Johns nodded. "You're learning."
"Why didn't the council send a team?" Mike looked closer at the map.
Leo's voice cut in from the door behind him. "Because most of our 'team' is recovering or stretched thin across three continents. Europe's in chaos, Asia's losing cities to divine schisms, and Africa's got its own gods returning with unfinished business."
Mike turned as Leo approached, arms crossed over a faded tactical vest. His usually calm expression was tight with fatigue.

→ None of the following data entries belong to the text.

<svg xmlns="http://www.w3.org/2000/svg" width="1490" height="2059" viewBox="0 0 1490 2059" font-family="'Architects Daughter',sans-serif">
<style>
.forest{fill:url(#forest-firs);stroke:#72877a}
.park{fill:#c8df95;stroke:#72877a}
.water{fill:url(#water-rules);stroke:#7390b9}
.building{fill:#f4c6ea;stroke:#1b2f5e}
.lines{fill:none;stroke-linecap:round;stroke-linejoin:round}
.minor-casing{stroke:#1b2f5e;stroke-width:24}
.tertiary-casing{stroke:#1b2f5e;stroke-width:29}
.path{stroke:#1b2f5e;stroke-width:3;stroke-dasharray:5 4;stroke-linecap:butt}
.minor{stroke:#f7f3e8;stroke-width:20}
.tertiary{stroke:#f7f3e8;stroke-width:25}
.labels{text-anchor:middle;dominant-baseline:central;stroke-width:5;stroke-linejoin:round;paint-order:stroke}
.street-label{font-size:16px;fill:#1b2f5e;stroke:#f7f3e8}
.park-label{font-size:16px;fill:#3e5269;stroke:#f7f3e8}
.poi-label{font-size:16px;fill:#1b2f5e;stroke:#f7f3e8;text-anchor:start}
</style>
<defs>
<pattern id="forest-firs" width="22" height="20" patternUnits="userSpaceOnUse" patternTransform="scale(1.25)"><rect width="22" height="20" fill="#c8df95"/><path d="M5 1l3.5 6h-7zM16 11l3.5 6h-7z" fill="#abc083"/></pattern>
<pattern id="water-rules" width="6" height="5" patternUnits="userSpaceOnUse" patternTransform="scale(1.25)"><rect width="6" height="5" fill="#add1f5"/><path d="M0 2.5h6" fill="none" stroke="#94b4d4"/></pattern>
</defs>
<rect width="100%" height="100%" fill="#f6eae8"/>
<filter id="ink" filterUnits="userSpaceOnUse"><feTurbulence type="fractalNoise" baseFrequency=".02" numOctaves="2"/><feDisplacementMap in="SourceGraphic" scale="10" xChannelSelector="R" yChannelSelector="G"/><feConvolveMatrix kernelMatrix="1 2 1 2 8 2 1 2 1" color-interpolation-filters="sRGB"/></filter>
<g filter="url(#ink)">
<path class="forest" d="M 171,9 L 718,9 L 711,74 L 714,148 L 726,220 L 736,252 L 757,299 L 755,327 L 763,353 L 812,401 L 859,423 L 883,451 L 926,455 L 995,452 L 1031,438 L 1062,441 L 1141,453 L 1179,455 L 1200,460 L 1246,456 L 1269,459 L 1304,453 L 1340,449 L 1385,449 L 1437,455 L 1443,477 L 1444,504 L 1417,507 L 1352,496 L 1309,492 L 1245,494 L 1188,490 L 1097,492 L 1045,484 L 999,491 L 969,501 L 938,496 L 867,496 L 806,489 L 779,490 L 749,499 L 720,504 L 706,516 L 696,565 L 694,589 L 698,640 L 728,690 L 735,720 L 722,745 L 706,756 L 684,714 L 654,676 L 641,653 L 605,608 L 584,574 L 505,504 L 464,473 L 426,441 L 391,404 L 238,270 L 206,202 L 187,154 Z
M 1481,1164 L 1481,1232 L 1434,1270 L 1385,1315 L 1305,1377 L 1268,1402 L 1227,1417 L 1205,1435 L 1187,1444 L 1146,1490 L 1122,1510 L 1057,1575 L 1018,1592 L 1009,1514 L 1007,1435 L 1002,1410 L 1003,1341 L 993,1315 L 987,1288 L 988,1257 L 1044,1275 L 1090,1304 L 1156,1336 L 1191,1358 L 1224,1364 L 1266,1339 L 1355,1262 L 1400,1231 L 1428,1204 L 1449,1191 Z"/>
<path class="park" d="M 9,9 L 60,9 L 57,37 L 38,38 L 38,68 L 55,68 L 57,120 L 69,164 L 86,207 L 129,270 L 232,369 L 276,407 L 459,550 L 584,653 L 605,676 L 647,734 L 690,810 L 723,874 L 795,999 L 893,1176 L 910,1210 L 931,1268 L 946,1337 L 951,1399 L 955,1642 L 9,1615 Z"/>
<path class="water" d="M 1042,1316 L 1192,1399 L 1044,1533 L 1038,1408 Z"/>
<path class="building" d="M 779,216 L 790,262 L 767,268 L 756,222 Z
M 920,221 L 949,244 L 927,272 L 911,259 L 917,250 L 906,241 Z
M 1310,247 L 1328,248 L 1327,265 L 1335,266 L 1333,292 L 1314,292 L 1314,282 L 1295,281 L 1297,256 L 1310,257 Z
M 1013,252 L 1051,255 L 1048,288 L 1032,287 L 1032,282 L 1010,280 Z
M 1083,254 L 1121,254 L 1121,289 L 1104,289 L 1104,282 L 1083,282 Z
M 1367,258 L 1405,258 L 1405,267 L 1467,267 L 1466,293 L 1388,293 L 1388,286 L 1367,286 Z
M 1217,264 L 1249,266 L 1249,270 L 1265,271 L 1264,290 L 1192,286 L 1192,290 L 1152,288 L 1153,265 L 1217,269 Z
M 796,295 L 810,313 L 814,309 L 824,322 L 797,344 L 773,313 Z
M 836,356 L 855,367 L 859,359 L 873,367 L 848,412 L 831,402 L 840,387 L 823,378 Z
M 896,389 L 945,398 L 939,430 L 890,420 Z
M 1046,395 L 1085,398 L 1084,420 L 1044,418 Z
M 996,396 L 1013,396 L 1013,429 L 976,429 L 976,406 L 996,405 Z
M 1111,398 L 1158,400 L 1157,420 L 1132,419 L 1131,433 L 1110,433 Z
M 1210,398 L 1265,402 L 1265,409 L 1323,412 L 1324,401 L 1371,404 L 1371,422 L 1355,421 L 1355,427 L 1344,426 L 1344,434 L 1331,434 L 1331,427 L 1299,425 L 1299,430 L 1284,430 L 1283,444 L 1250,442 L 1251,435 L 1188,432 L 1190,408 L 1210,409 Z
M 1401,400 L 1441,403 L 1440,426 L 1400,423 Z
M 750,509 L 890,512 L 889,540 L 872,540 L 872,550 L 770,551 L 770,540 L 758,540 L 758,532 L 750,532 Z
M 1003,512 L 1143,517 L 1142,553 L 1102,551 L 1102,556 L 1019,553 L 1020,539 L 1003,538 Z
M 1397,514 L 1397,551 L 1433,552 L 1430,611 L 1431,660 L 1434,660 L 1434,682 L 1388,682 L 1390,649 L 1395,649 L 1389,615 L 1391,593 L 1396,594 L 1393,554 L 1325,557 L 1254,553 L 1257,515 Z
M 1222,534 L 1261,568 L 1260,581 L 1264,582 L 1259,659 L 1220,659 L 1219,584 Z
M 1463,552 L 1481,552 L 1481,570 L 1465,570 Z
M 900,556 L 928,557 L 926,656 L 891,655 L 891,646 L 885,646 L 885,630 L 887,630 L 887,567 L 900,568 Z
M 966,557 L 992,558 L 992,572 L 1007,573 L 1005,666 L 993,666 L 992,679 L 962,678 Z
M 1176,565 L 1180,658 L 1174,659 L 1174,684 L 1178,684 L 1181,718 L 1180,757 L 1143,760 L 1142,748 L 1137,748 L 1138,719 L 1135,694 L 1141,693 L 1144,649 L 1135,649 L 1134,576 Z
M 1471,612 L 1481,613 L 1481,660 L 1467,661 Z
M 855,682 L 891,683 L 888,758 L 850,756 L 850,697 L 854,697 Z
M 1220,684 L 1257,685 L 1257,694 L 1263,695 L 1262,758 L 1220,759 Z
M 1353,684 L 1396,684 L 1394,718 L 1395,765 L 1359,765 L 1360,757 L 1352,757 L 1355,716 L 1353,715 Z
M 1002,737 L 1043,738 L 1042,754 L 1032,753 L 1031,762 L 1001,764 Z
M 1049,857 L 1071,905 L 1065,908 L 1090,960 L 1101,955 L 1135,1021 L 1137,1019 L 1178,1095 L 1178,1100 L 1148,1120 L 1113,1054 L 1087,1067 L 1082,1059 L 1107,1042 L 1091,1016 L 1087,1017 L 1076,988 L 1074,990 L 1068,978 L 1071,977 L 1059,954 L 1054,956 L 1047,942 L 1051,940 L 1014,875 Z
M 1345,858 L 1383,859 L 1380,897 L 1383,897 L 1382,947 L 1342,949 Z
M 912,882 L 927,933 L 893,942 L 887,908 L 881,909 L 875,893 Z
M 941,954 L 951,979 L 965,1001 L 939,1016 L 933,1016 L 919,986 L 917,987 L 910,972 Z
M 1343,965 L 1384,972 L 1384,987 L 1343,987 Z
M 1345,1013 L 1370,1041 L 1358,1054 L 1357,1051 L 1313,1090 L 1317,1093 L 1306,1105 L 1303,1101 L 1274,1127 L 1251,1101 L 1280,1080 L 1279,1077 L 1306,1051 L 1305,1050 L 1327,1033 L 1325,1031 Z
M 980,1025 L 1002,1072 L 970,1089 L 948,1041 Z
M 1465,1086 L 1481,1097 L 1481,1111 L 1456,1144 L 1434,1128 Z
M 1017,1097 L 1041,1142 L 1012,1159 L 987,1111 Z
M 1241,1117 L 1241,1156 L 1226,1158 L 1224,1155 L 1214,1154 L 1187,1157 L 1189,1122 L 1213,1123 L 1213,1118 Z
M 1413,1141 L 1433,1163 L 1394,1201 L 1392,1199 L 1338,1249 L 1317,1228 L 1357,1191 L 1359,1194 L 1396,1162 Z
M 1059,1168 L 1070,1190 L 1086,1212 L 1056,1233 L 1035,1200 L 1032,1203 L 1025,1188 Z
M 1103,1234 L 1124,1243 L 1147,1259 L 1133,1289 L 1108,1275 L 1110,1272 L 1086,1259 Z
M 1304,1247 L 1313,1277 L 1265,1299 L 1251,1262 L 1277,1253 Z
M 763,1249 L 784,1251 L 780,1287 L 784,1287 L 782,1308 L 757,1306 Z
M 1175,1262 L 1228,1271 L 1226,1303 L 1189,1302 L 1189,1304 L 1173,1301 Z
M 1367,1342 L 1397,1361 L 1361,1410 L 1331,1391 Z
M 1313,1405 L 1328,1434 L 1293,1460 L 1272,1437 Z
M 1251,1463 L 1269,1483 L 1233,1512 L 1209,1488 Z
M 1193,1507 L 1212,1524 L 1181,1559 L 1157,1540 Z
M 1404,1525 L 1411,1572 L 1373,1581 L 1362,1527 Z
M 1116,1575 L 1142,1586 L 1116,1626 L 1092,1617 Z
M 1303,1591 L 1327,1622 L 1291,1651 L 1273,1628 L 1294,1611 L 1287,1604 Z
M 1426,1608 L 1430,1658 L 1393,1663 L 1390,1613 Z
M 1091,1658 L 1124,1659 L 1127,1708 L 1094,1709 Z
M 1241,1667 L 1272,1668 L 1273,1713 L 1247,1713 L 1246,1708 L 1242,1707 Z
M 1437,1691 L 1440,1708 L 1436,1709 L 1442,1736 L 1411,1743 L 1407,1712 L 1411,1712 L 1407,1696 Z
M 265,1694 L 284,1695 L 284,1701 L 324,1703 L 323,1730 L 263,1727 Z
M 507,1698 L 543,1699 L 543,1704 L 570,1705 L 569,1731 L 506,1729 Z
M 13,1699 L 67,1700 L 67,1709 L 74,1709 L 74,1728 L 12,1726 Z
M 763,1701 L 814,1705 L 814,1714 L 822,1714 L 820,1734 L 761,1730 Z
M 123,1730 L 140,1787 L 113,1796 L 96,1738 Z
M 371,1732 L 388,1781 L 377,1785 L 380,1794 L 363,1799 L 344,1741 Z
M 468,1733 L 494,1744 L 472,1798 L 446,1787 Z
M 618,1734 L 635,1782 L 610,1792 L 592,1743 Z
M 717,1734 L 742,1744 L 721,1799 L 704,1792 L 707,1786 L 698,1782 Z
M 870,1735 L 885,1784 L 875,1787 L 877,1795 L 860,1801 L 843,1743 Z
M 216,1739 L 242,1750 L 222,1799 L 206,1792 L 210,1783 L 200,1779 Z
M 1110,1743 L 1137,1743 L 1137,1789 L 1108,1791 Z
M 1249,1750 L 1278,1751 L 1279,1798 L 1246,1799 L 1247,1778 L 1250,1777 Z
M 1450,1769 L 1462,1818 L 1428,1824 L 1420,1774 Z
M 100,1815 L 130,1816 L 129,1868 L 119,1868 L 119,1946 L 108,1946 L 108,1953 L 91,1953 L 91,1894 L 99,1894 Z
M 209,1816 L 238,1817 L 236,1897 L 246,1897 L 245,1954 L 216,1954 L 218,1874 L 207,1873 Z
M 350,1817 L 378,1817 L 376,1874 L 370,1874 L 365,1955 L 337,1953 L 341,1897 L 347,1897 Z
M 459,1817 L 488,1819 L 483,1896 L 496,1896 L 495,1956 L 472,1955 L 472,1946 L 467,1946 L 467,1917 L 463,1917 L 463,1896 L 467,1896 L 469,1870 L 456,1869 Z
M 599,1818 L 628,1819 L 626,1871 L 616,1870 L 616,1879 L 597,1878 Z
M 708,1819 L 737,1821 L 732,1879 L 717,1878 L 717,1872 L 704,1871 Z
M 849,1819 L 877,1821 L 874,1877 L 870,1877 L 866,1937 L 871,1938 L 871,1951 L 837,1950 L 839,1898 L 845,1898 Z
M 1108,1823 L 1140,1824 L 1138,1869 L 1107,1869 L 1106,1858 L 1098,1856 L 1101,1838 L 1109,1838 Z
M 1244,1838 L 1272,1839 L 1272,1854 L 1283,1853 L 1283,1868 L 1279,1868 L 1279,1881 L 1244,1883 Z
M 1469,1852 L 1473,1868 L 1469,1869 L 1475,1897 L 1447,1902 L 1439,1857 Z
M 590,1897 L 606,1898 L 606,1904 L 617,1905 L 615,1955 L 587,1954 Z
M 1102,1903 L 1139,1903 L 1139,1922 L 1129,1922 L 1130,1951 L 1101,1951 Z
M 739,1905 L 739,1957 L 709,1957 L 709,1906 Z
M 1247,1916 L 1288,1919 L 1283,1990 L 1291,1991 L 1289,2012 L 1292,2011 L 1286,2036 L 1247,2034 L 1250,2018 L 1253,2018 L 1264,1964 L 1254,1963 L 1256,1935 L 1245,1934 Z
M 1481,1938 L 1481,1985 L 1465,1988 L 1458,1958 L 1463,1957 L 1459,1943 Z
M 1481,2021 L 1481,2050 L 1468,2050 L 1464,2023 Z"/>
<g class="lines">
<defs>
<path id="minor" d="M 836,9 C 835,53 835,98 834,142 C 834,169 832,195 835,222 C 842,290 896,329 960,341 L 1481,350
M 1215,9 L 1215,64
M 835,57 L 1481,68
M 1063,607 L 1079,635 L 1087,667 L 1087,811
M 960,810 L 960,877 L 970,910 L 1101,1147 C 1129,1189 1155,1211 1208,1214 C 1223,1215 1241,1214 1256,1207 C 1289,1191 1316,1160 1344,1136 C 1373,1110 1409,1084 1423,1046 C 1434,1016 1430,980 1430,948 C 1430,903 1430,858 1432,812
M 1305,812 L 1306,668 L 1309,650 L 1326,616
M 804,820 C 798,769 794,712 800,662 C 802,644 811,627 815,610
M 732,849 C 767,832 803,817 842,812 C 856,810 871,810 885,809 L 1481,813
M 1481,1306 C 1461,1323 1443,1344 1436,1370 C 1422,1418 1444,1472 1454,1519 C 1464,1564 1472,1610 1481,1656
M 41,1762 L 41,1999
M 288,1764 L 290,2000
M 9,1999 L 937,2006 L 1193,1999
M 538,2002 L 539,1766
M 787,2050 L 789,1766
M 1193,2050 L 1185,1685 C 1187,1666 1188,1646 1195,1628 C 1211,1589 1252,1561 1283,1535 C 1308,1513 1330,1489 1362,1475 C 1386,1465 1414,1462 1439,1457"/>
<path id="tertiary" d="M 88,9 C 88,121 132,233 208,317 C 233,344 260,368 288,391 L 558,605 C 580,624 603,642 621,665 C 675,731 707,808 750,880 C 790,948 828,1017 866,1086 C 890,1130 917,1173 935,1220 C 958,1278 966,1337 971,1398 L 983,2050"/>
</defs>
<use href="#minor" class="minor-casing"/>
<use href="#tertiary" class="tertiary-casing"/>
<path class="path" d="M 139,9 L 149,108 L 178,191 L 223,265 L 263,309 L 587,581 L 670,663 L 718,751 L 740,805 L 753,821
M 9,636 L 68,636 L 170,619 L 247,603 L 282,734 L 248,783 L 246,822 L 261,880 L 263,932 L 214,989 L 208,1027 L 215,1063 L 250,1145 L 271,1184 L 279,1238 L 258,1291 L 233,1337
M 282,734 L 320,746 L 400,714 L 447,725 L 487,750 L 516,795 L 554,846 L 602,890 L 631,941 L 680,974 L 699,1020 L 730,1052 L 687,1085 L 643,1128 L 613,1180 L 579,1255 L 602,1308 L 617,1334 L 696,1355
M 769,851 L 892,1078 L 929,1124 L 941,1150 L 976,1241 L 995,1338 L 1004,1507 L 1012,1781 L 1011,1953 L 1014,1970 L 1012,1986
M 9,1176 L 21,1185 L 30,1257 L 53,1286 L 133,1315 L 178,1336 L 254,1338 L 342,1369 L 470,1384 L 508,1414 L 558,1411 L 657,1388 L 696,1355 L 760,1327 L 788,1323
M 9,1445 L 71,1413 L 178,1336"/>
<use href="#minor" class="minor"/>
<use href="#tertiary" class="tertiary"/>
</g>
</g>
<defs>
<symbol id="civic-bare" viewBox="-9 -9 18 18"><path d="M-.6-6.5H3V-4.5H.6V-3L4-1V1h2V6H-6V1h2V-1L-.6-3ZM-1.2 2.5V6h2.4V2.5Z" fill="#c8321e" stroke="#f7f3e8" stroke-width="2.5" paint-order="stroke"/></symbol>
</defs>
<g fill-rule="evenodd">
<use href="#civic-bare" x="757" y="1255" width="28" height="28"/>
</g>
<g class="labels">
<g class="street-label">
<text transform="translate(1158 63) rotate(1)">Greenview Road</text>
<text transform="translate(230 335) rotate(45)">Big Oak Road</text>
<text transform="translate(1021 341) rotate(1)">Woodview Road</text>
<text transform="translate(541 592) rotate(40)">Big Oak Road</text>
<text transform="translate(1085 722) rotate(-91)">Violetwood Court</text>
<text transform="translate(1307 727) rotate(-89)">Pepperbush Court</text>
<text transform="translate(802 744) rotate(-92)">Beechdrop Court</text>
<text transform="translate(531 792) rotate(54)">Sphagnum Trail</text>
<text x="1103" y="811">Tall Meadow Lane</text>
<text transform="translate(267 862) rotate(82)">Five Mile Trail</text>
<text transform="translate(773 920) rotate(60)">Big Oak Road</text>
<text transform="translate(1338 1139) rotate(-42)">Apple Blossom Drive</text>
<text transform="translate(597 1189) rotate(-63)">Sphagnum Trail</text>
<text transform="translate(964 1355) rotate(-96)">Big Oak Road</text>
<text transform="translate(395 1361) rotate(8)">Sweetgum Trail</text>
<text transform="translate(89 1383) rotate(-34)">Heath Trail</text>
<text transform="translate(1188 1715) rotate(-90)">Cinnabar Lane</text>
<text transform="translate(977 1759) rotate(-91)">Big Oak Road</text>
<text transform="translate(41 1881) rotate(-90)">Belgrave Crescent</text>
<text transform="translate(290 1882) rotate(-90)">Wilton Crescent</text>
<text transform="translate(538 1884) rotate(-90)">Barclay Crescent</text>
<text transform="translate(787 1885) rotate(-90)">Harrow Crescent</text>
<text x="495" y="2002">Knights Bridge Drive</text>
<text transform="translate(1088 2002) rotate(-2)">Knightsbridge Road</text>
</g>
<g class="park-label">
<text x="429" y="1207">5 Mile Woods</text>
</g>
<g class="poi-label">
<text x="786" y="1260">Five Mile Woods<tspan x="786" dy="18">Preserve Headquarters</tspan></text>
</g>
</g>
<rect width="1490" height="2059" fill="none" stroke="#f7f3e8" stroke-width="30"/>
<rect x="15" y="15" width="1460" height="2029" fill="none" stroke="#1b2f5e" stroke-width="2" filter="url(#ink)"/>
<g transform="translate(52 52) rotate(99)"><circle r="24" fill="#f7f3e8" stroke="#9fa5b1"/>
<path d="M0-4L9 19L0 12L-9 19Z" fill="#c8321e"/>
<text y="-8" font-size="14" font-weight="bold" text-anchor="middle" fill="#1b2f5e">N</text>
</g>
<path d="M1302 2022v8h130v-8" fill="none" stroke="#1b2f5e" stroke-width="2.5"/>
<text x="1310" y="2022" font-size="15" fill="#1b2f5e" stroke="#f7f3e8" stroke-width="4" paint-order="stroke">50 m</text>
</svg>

"You've killed a Duke of Hell," Leo continued. "That makes you a lightning rod. You show up somewhere, it pulls the worst of them out. Which is exactly what we need right now."
Mike nodded slowly, studying the flickering mark on the map. "I'll draw them out. Whatever they're building, I'll rip it apart."
Mr. Johns smiled faintly. "Atta boy. Just don't forget the difference between dragon instinct and dragon wisdom."
Mike gave him a sidelong glance. "I've got Hamza teaching me already."
"Oh," Mr. Johns smirked, "then you're in good hands."
Outside, the training dome's interior still smelled faintly of scorched stone and dragon musk. Hamza stood shirtless near the training pedestal, flame licking the edges of his shoulder where his power still burned beneath the surface. He was testing variations of his power.
"Hey," Mike called, catching his attention.
Hamza turned. "Done gathering intel?"
"Yeah. Northern New Mexico. Demons are burrowing in, setting something up. I'm heading out in a few hours."
Hamza narrowed his eyes. "You want me to come?"
Mike shook his head. "Not yet. I'm making a stop first, checking on Hunter. I've been meaning to since we got back."
Hamza gave a short nod. "Good. He nearly died for you. He will be glad to have someone visit."
Mike looked at him for a long moment. "Thanks. For the training, too."
"You've got power like a tsunami inside you," Hamza said, resting his forearms on a rack of burnt metal weights. "But even a tsunami can be steered, if you learn when to move the tide."
Mike smirked. "You're getting philosophical now?"
"I'm always philosophical. You just haven't been listening."
Mike chuckled and started to walk off.
"Mike," Hamza called.
He stopped and turned.
"Try not to burn down any more cities."
"No promises."
Mike made his way back toward the main gates of the temple. The wind pulled at his jacket, and overhead, clouds began to gather in the sky like watching eyes. He felt it again like before Bune's arrival. A stillness that came before something worse.